Brinkley é o juiz do caso de Williams desde que ele foi condenado por porte de drogas com intenção de distribuir e porte de arma em 2008. indignação expressa sobre o fato de que Williams passou quase uma década sob supervisão do tribunal. No sistema judiciário da Pensilvânia, a sentença por violação da liberdade condicional depende principalmente da discrição do juiz. Se o juiz considerar o réu culpado de uma violação técnica – comportamento inadequado ou não seguir as regras de liberdade condicional, em vez de ser condenado por um novo crime – o juiz tem autoridade para estender a sentença de liberdade condicional do réu sem conceder-lhe crédito pelo tempo cumprido.

Brinkley fez isso duas vezes em relação à acusação de armas de fogo de Williams, estendendo sua liberdade condicional original de cinco anos por quatro anos em duas ocasiões distintas. Por sua posse de drogas com intenção de distribuir a acusação, ela lhe deu oito anos antes de adicionar mais cinco em 2014 e mais seis em 2016, de acordo com o processo criminal de Williams. Antes de 6 de novembro, o melhor cenário envolvia ele já ter passado quase metade de sua vida em liberdade condicional.

A extensa supervisão de Brinkley e a penalização de Williams podem não ser uma circunstância isolada. O Inquiridor da Filadélfia apontou para sete de seus casos em que os períodos de liberdade condicional se prolongaram por mais de uma década. Isso pode ser lido de qualquer maneira. O advogado de defesa da Filadélfia Samuel C. Stretton disse O Inquiridor da Filadélfia que ele discordou de como ela leva essas coisas muito pessoalmente, enquanto o advogado de ferimento pessoal Kevin Harden Jr. NPR como muito maternal e carinhosa.
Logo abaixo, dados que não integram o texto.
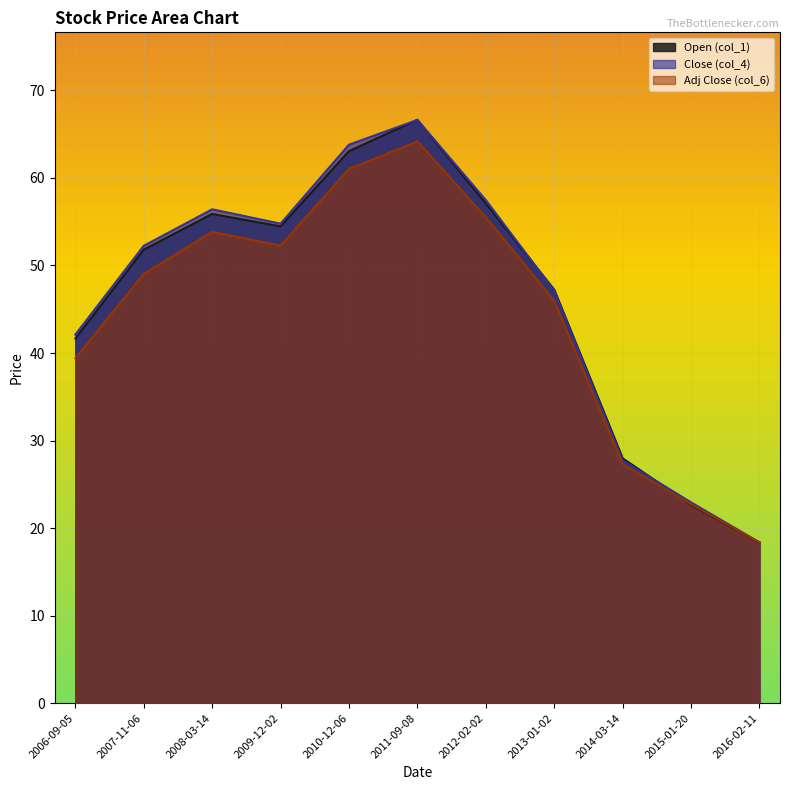

Between which two adjacent categories do col_1 and col_6 first intersect?

2014-03-14 and 2015-01-20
A moção de recusa apresentada pela equipe de defesa de Williams é provavelmente um tiro no escuro, mesmo com as evidências acima. David Rudovsky, membro sênior da Faculdade de Direito da Universidade da Pensilvânia, observou que um recurso bem-sucedido e uma recusa são raros.
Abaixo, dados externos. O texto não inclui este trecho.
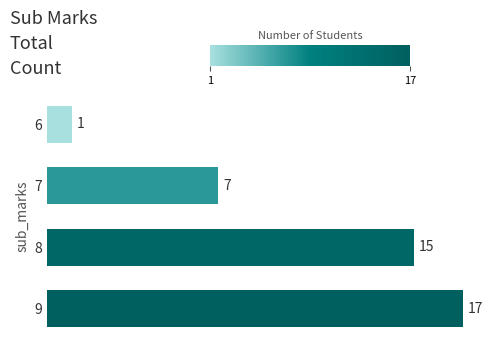

What is the difference between the maximum and minimum values?

16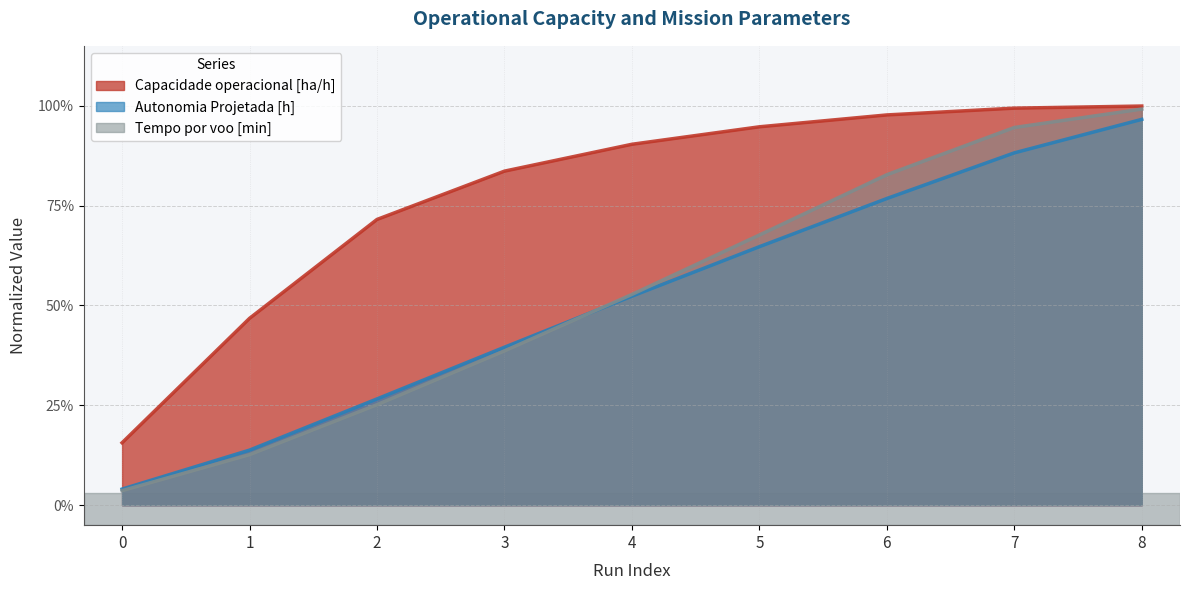

The value of Tempo por voo [min] at 7 is 0.6. True or false?

False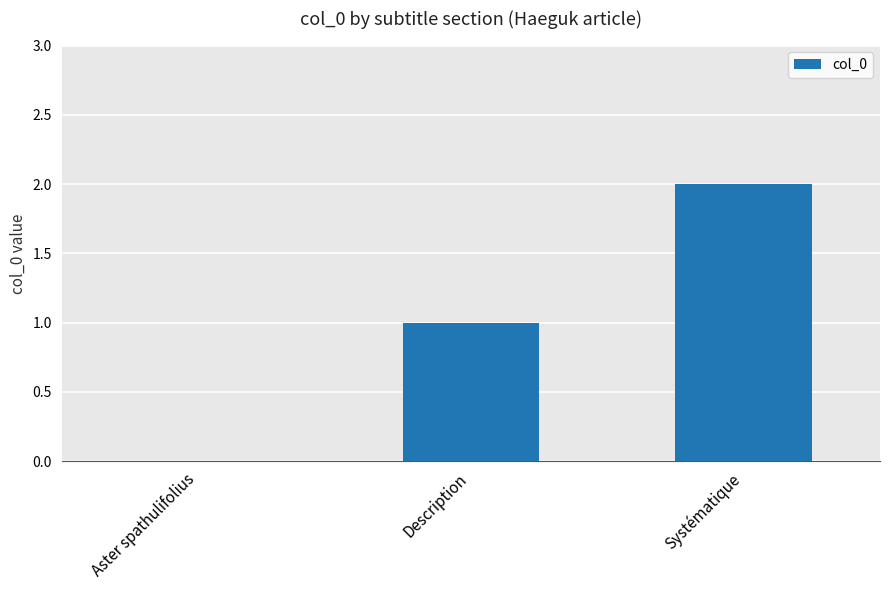

What is the sum of all values?

3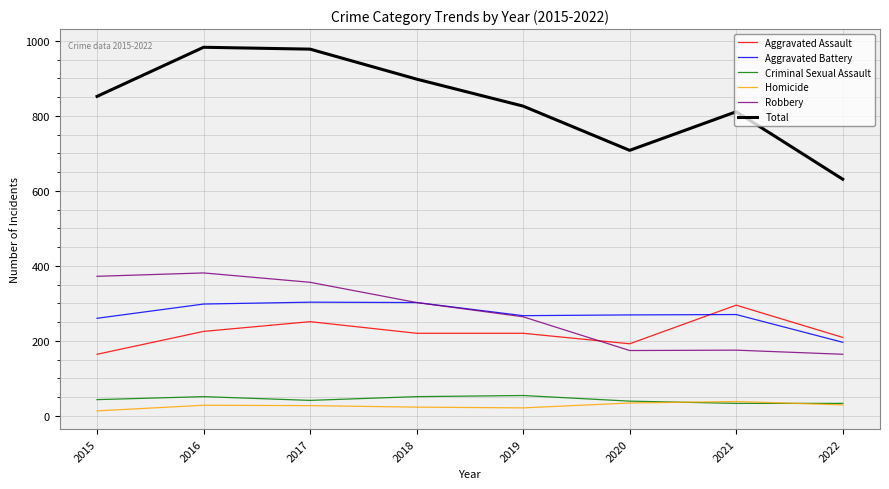

What is the difference between the highest and lowest values at 2020?

674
Como os juízes têm essa discrição com a sentença, será o raro caso em que o tribunal de apelação diga que é muito longo, disse Rudovsky à Spin. Dependendo do que sair, este não é um caso fácil de apelar.

Desde sua prisão, um tribunal de apelações da Pensilvânia rejeitado dois pedidos de fiança da equipe jurídica de Williams. A própria Brinkley negou um pedido de fiança, ditado que ele é um risco de fuga e um perigo para a comunidade. A partir de agora, Meek Mill está cumprindo sua sentença de prisão na Chester State Correctional Institution em Chester, Penn.